What you have to do: Could you tally the lines of the entries that carry the string "LIST"? Reply with the number and nothing more.

Raw data:
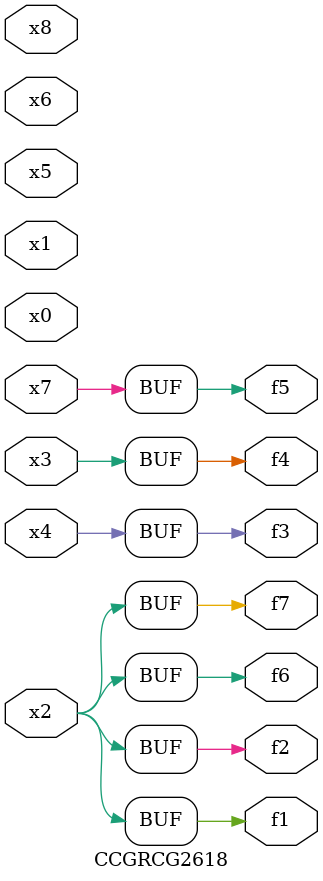
<source format=v>
module CCGRCG2618(
	input x0, x1, x2, x3, x4, x5, x6, x7, x8,
	output f1, f2, f3, f4, f5, f6, f7
);
	assign f1 = x2;
	assign f2 = x2;
	assign f3 = x4;
	assign f4 = x3;
	assign f5 = x7;
	assign f6 = x2;
	assign f7 = x2;
endmodule

</source>
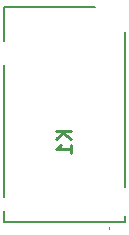
<source format=gbr>
%TF.GenerationSoftware,KiCad,Pcbnew,7.0.9*%
%TF.CreationDate,2024-02-06T23:46:10-08:00*%
%TF.ProjectId,AaronMotorDriver,4161726f-6e4d-46f7-946f-724472697665,rev?*%
%TF.SameCoordinates,Original*%
%TF.FileFunction,Legend,Bot*%
%TF.FilePolarity,Positive*%
%FSLAX46Y46*%
G04 Gerber Fmt 4.6, Leading zero omitted, Abs format (unit mm)*
G04 Created by KiCad (PCBNEW 7.0.9) date 2024-02-06 23:46:10*
%MOMM*%
%LPD*%
G01*
G04 APERTURE LIST*
%ADD10C,0.254000*%
%ADD11C,0.100000*%
%ADD12C,0.200000*%
G04 APERTURE END LIST*
D10*
X118524318Y-93042618D02*
X117254318Y-93042618D01*
X118524318Y-93768333D02*
X117798603Y-93224047D01*
X117254318Y-93768333D02*
X117980032Y-93042618D01*
X118524318Y-94977857D02*
X118524318Y-94252142D01*
X118524318Y-94614999D02*
X117254318Y-94614999D01*
X117254318Y-94614999D02*
X117435746Y-94494047D01*
X117435746Y-94494047D02*
X117556699Y-94373095D01*
X117556699Y-94373095D02*
X117617175Y-94252142D01*
D11*
%TO.C,K1*%
X121750000Y-101360000D02*
X121750000Y-101360000D01*
X121750000Y-101260000D02*
X121750000Y-101260000D01*
D12*
X123050000Y-100760000D02*
X112850000Y-100760000D01*
X112850000Y-100760000D02*
X112850000Y-99860000D01*
X123050000Y-100260000D02*
X123050000Y-100760000D01*
X112850000Y-98660000D02*
X112850000Y-87460000D01*
X123050000Y-97860000D02*
X123050000Y-84660000D01*
X112850000Y-85460000D02*
X112850000Y-82560000D01*
X112850000Y-82560000D02*
X120550000Y-82560000D01*
D11*
X121750000Y-101360000D02*
G75*
G03*
X121750000Y-101260000I0J50000D01*
G01*
X121750000Y-101260000D02*
G75*
G03*
X121750000Y-101360000I0J-50000D01*
G01*
%TD*%
M02*

</source>
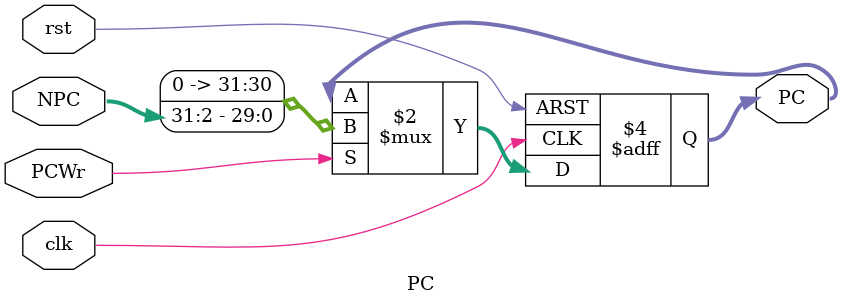
<source format=v>
module PC( clk, rst, PCWr, NPC, PC );
           
   input         clk;
   input         rst;
   input         PCWr;
   input  [31:2] NPC;
   output [31:0] PC;
   
   reg [31:0] PC;
   reg [1:0] tmp;
               
   always @(posedge clk or posedge rst) begin
      if ( rst ) 
         {PC, tmp} <= 32'h0000_3000;   
      else if ( PCWr ) 
         PC <= NPC;
   end // end always
           
endmodule

</source>
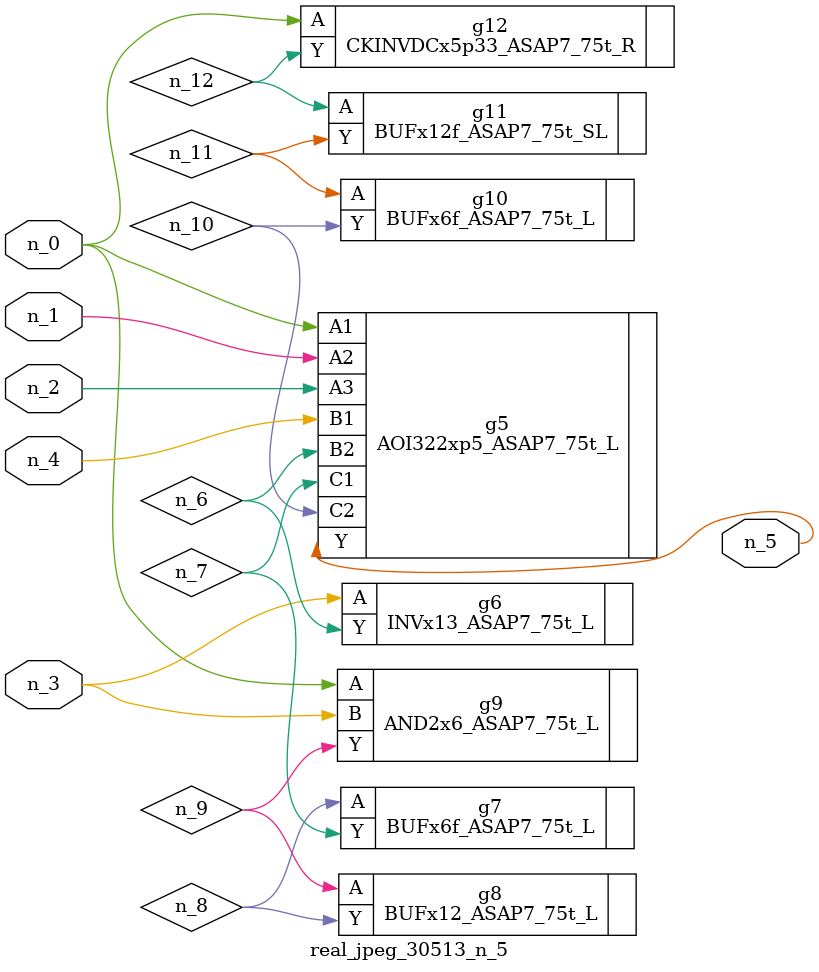
<source format=v>
module real_jpeg_30513_n_5 (n_4, n_0, n_1, n_2, n_3, n_5);

input n_4;
input n_0;
input n_1;
input n_2;
input n_3;

output n_5;

wire n_12;
wire n_8;
wire n_11;
wire n_6;
wire n_7;
wire n_10;
wire n_9;

AOI322xp5_ASAP7_75t_L g5 ( 
.A1(n_0),
.A2(n_1),
.A3(n_2),
.B1(n_4),
.B2(n_6),
.C1(n_7),
.C2(n_10),
.Y(n_5)
);

AND2x6_ASAP7_75t_L g9 ( 
.A(n_0),
.B(n_3),
.Y(n_9)
);

CKINVDCx5p33_ASAP7_75t_R g12 ( 
.A(n_0),
.Y(n_12)
);

INVx13_ASAP7_75t_L g6 ( 
.A(n_3),
.Y(n_6)
);

BUFx6f_ASAP7_75t_L g7 ( 
.A(n_8),
.Y(n_7)
);

BUFx12_ASAP7_75t_L g8 ( 
.A(n_9),
.Y(n_8)
);

BUFx6f_ASAP7_75t_L g10 ( 
.A(n_11),
.Y(n_10)
);

BUFx12f_ASAP7_75t_SL g11 ( 
.A(n_12),
.Y(n_11)
);


endmodule
</source>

Response: 2